_EXERCISE DIRECTIONS_.
Find all lines in the items below that contain the string "each", matching case exactly, and copy those lines in full.

● ● ● ● ● ● ●

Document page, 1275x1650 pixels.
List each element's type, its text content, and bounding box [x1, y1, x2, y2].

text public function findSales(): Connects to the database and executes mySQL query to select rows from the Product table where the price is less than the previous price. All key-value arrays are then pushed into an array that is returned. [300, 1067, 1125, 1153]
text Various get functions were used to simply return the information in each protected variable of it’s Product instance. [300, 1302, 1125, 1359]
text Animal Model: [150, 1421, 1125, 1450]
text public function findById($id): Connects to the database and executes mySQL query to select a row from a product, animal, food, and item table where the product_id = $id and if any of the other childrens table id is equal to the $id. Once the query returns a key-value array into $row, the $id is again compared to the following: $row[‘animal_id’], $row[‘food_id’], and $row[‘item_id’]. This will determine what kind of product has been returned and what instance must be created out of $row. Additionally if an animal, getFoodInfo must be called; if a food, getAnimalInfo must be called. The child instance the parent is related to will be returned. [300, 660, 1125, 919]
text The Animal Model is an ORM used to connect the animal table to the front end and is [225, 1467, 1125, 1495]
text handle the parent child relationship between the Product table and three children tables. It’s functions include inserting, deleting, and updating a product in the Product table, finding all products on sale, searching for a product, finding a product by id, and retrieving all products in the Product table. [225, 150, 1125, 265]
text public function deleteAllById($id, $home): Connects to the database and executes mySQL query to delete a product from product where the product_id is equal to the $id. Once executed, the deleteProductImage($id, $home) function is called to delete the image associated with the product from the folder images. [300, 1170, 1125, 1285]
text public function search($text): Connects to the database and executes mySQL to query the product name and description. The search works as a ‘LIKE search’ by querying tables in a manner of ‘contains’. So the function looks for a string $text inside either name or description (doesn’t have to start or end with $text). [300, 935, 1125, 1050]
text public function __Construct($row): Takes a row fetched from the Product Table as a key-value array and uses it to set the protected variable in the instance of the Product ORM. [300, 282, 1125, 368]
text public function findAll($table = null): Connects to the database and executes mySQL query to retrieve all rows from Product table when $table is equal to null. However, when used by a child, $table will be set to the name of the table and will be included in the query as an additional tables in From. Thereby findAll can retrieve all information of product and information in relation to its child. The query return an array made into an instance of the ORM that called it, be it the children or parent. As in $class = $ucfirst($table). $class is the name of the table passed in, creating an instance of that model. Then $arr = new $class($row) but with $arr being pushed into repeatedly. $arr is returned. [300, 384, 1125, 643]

● ● ● ● ● ● ●

_EXERCISE OUTPUT_.
List each element's type, its text content, and bounding box [x1, y1, x2, y2].
text Various get functions were used to simply return the information in each protected variable of it’s Product instance. [300, 1302, 1125, 1359]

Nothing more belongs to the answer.